> Task to complete:
Make an exact copy of each entry, leaving out every picture.

§

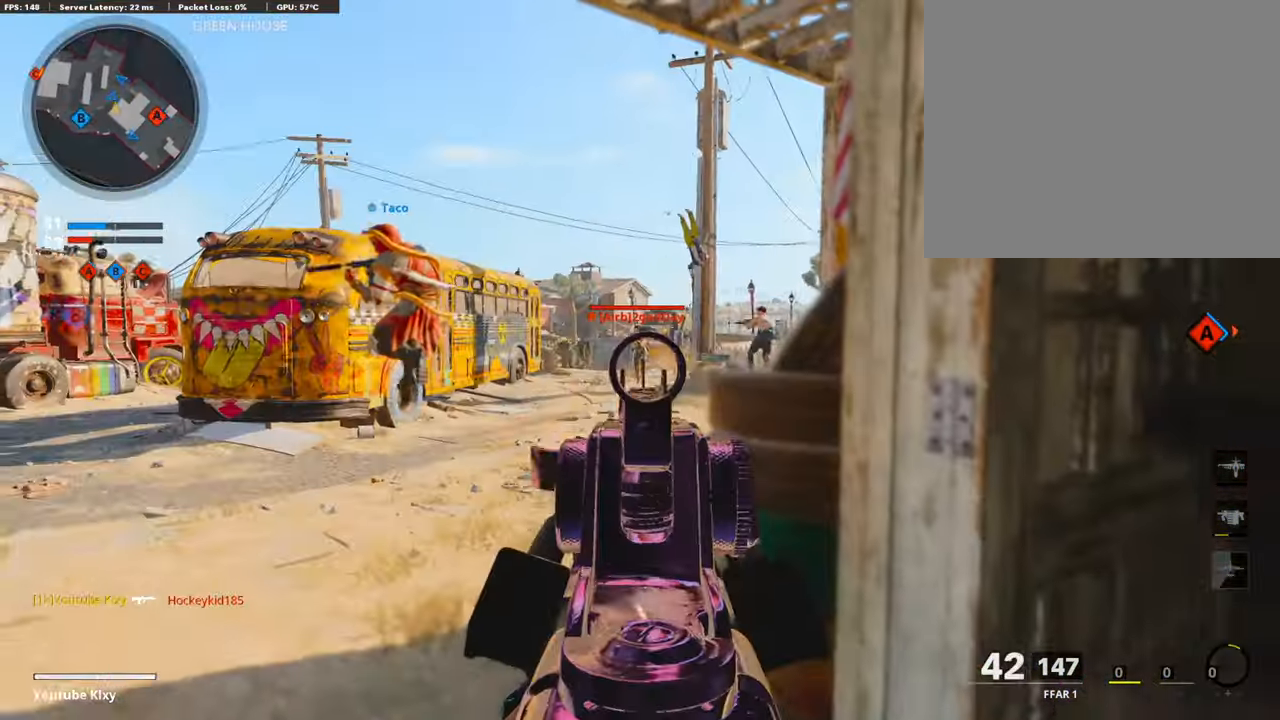
{"buttons": ["L1", "R1"], "left_stick": "right", "right_stick": "down", "events": [[34, "right_stick", "center"], [118, "right_stick", "left"], [169, "right_stick", "down-left"], [421, "right_stick", "down"], [472, "left_stick", "right"]]}
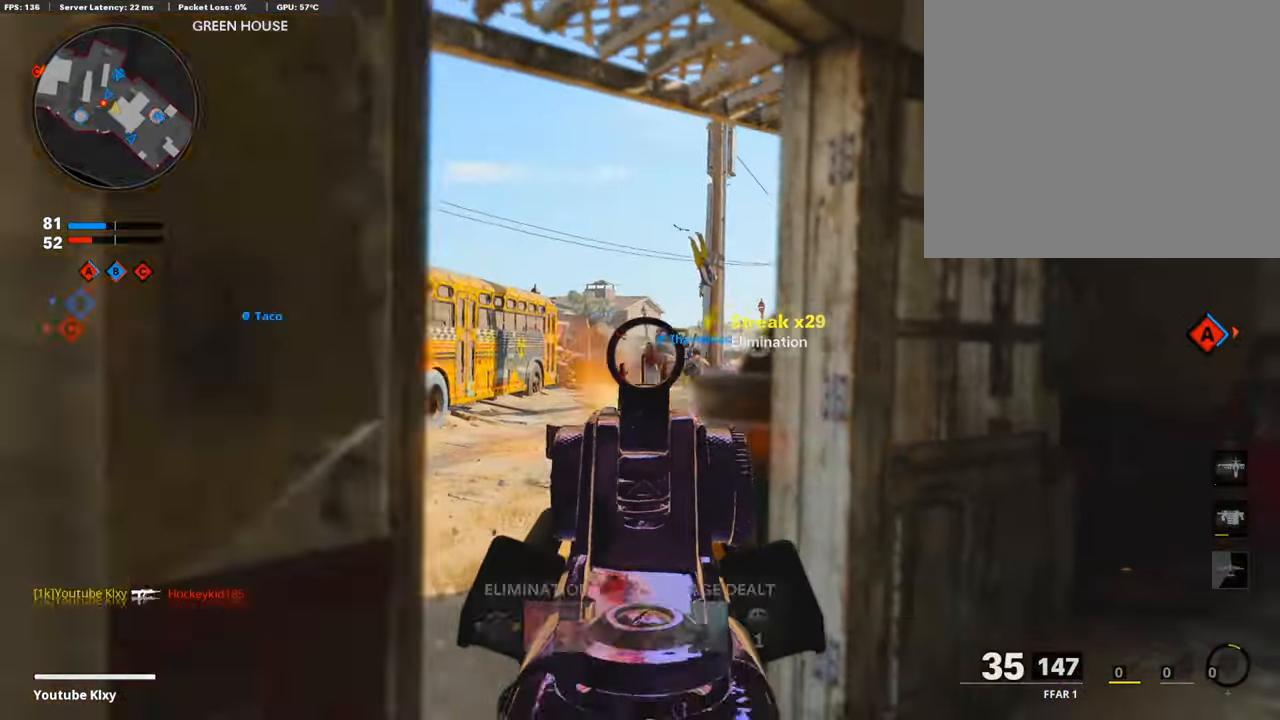
{"buttons": ["L3"], "left_stick": "up-right", "right_stick": "center", "events": [[219, "left_stick", "up-right"], [286, "L1", "up"], [286, "right_stick", "left"], [303, "R1", "up"], [337, "L3", "down"], [505, "right_stick", "center"]]}
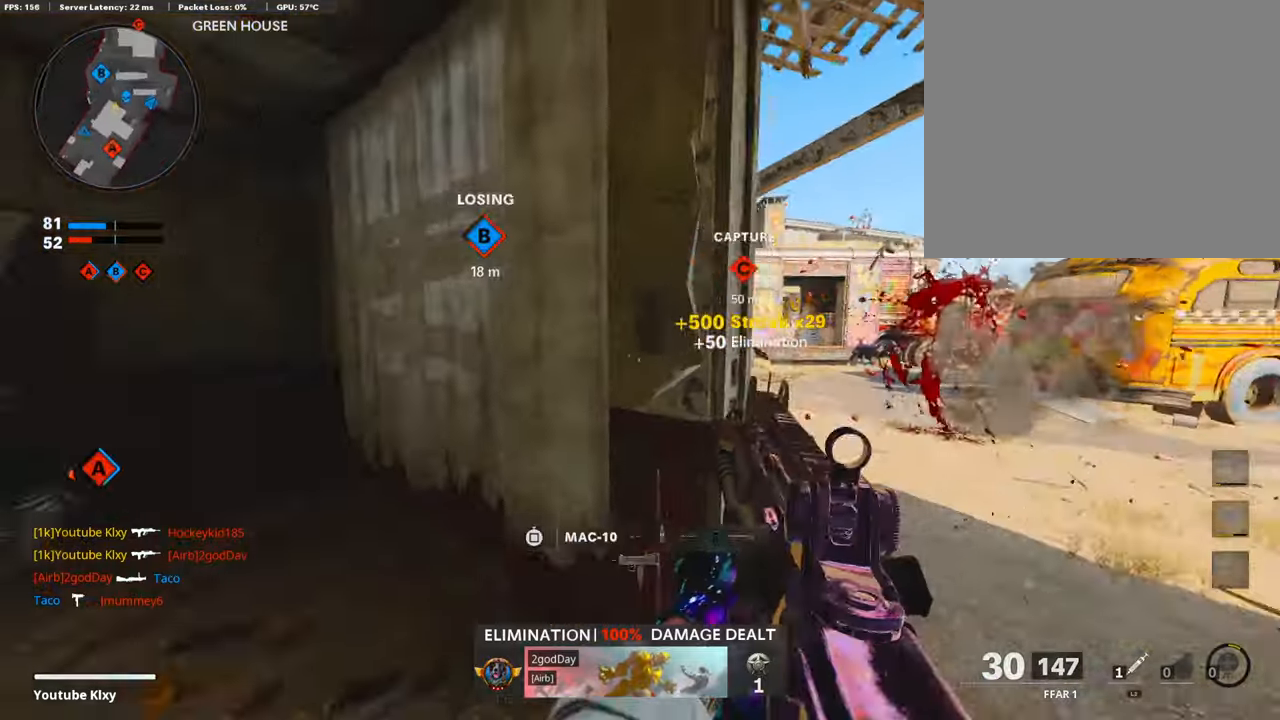
{"buttons": ["L1"], "left_stick": "down-left", "right_stick": "left", "events": [[68, "L3", "up"], [135, "right_stick", "left"], [202, "L1", "down"], [219, "right_stick", "center"], [253, "left_stick", "down-left"], [371, "right_stick", "left"]]}
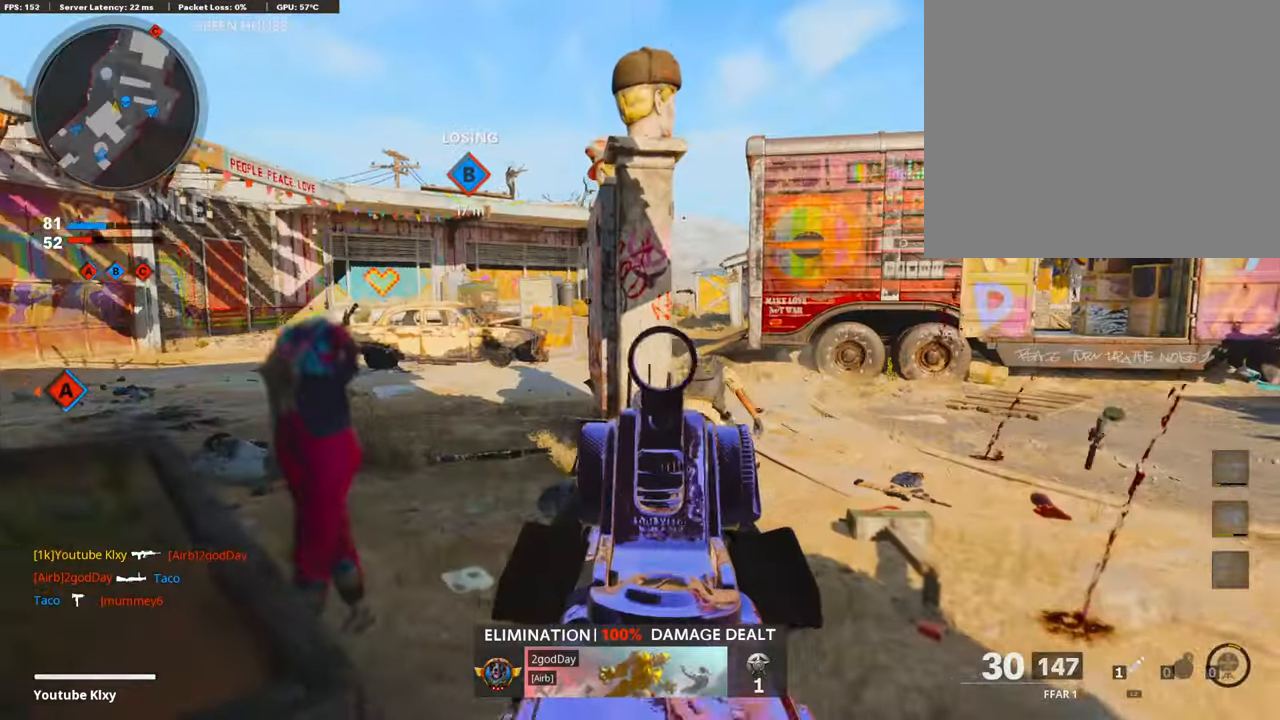
{"buttons": ["L1"], "left_stick": "left", "right_stick": "left", "events": [[169, "left_stick", "center"], [186, "right_stick", "up-left"], [236, "left_stick", "right"], [354, "left_stick", "down"], [438, "right_stick", "left"], [472, "left_stick", "left"]]}
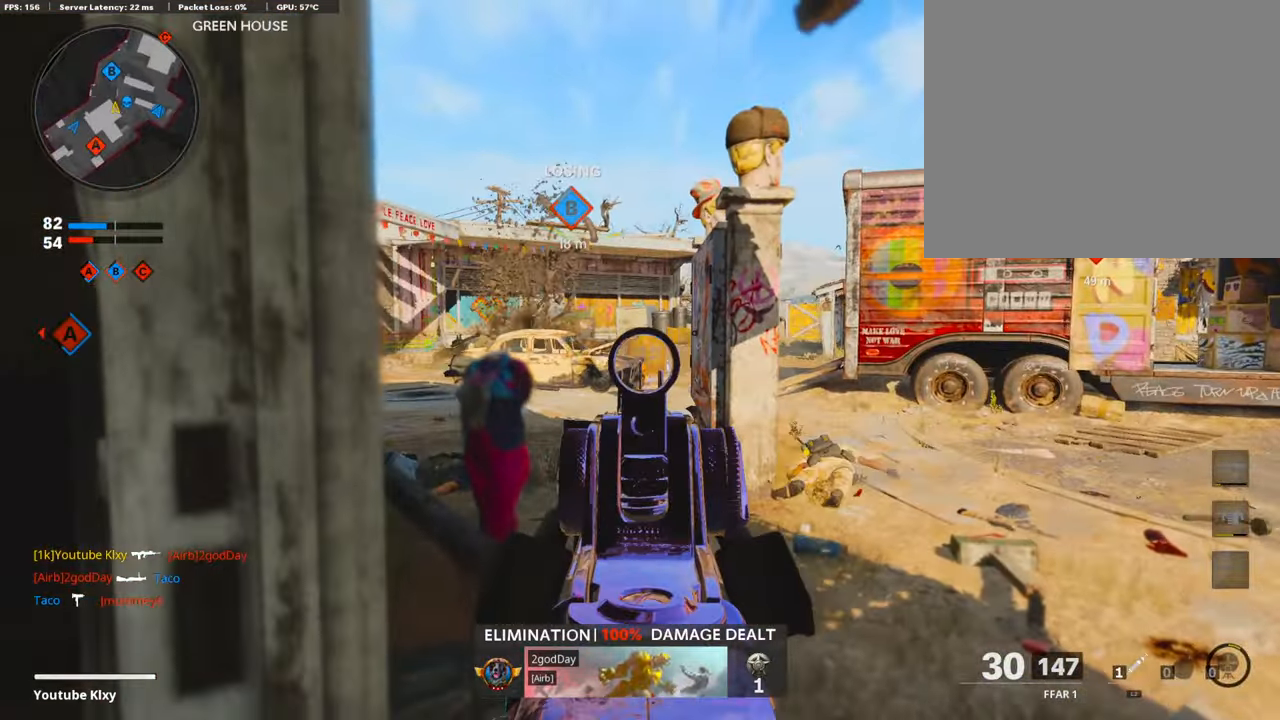
{"buttons": ["L1", "R1"], "left_stick": "up-right", "right_stick": "down", "events": [[50, "left_stick", "up-right"], [101, "R1", "down"], [151, "right_stick", "center"], [218, "left_stick", "up-left"], [303, "left_stick", "left"], [319, "right_stick", "left"], [404, "right_stick", "down"], [454, "left_stick", "up-right"]]}
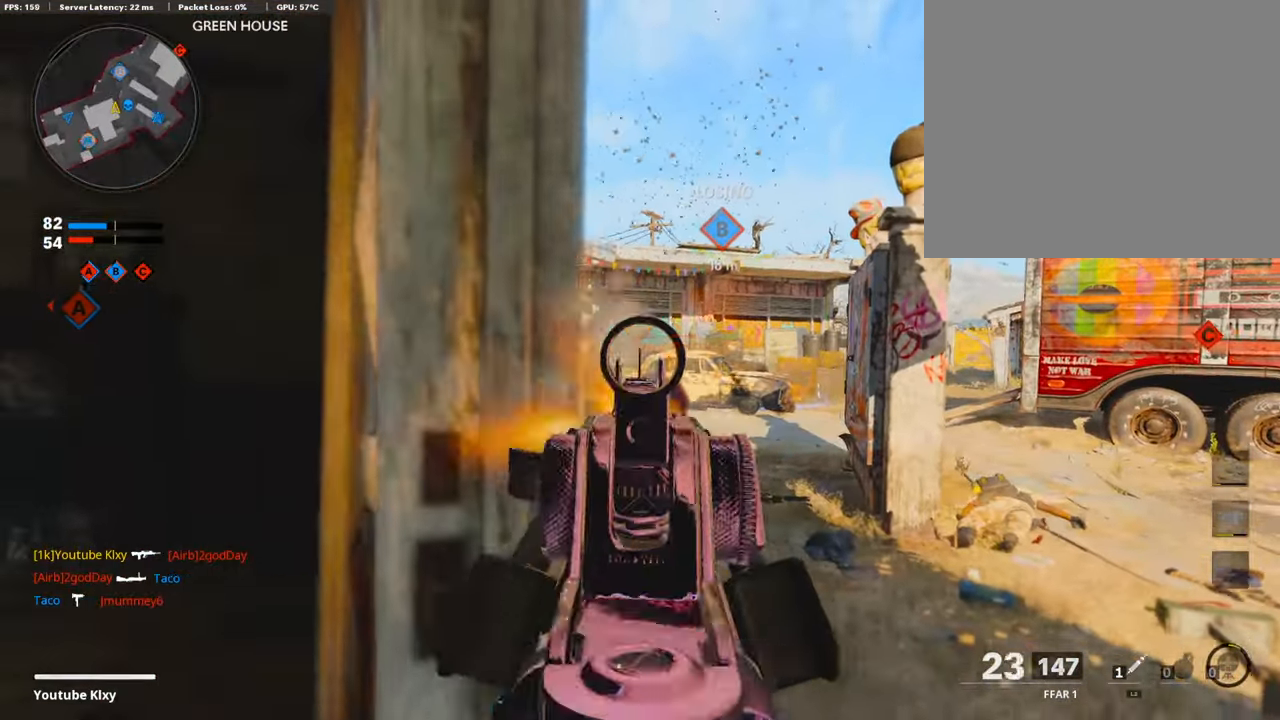
{"buttons": ["L1", "R1"], "left_stick": "left", "right_stick": "center", "events": [[168, "right_stick", "center"], [353, "left_stick", "left"], [404, "right_stick", "down"], [505, "right_stick", "center"]]}
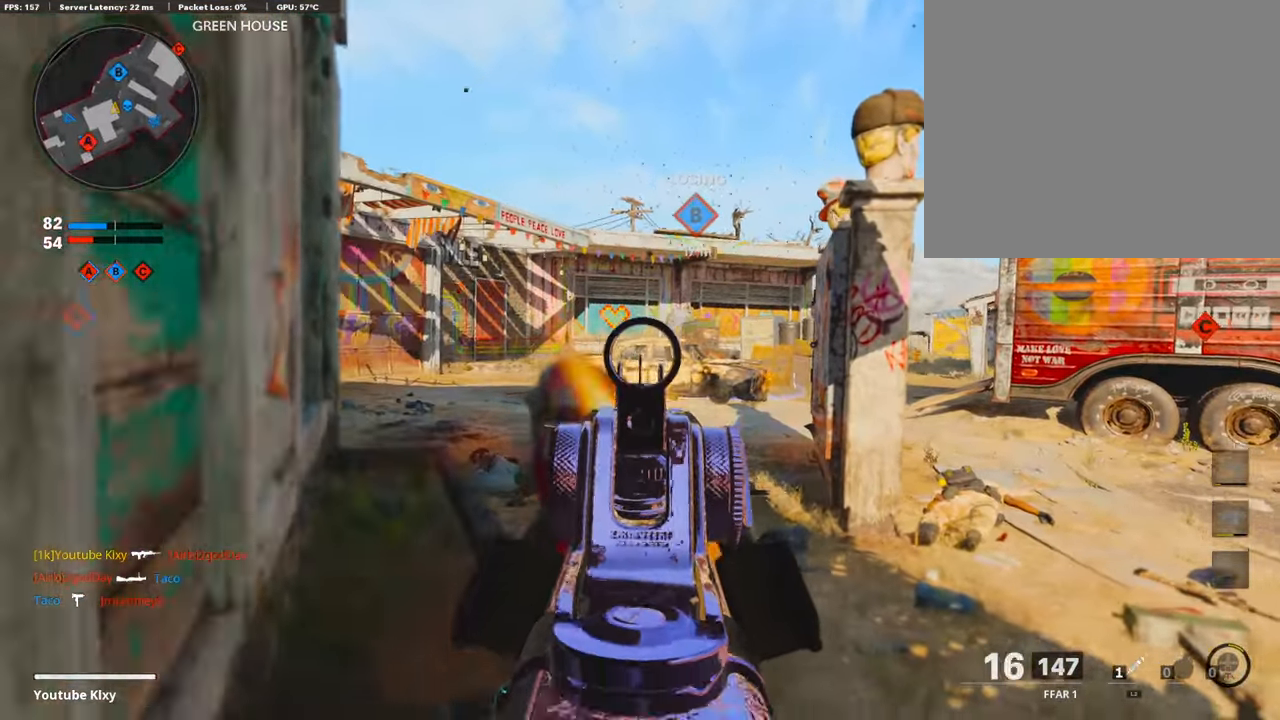
{"buttons": ["L1", "R1"], "left_stick": "left", "right_stick": "center", "events": [[219, "right_stick", "down-right"], [252, "left_stick", "up-right"], [337, "left_stick", "right"], [404, "right_stick", "center"], [454, "left_stick", "left"]]}
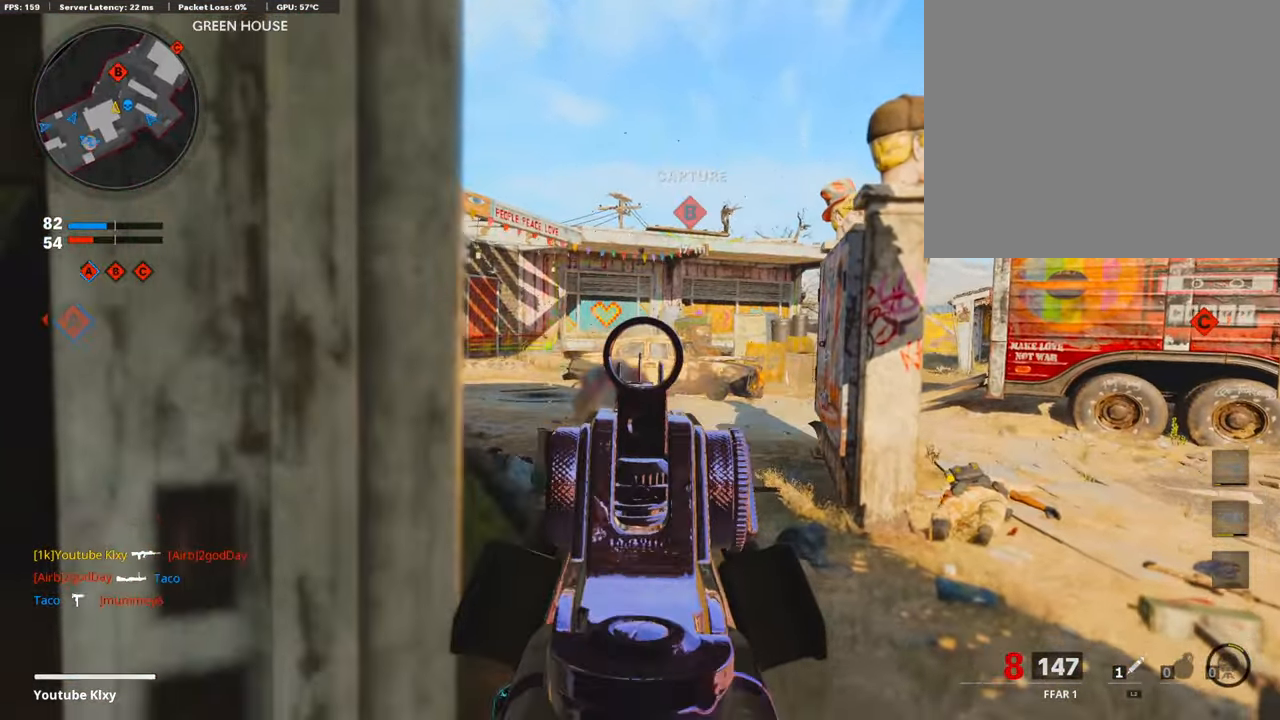
{"buttons": ["L3"], "left_stick": "up", "right_stick": "left", "events": [[101, "SQUARE", "down"], [135, "L1", "up"], [185, "R1", "up"], [185, "SQUARE", "up"], [185, "right_stick", "left"], [219, "left_stick", "up-left"], [269, "L3", "down"], [370, "right_stick", "center"], [421, "left_stick", "up"], [471, "right_stick", "left"]]}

§

> Written answer:
{"buttons": ["L1", "R1"], "left_stick": "right", "right_stick": "down", "events": [[34, "right_stick", "center"], [118, "right_stick", "left"], [169, "right_stick", "down-left"], [421, "right_stick", "down"], [472, "left_stick", "right"]]}
{"buttons": ["L3"], "left_stick": "up-right", "right_stick": "center", "events": [[219, "left_stick", "up-right"], [286, "L1", "up"], [286, "right_stick", "left"], [303, "R1", "up"], [337, "L3", "down"], [505, "right_stick", "center"]]}
{"buttons": ["L1"], "left_stick": "down-left", "right_stick": "left", "events": [[68, "L3", "up"], [135, "right_stick", "left"], [202, "L1", "down"], [219, "right_stick", "center"], [253, "left_stick", "down-left"], [371, "right_stick", "left"]]}
{"buttons": ["L1"], "left_stick": "left", "right_stick": "left", "events": [[169, "left_stick", "center"], [186, "right_stick", "up-left"], [236, "left_stick", "right"], [354, "left_stick", "down"], [438, "right_stick", "left"], [472, "left_stick", "left"]]}
{"buttons": ["L1", "R1"], "left_stick": "up-right", "right_stick": "down", "events": [[50, "left_stick", "up-right"], [101, "R1", "down"], [151, "right_stick", "center"], [218, "left_stick", "up-left"], [303, "left_stick", "left"], [319, "right_stick", "left"], [404, "right_stick", "down"], [454, "left_stick", "up-right"]]}
{"buttons": ["L1", "R1"], "left_stick": "left", "right_stick": "center", "events": [[168, "right_stick", "center"], [353, "left_stick", "left"], [404, "right_stick", "down"], [505, "right_stick", "center"]]}
{"buttons": ["L1", "R1"], "left_stick": "left", "right_stick": "center", "events": [[219, "right_stick", "down-right"], [252, "left_stick", "up-right"], [337, "left_stick", "right"], [404, "right_stick", "center"], [454, "left_stick", "left"]]}
{"buttons": ["L3"], "left_stick": "up", "right_stick": "left", "events": [[101, "SQUARE", "down"], [135, "L1", "up"], [185, "R1", "up"], [185, "SQUARE", "up"], [185, "right_stick", "left"], [219, "left_stick", "up-left"], [269, "L3", "down"], [370, "right_stick", "center"], [421, "left_stick", "up"], [471, "right_stick", "left"]]}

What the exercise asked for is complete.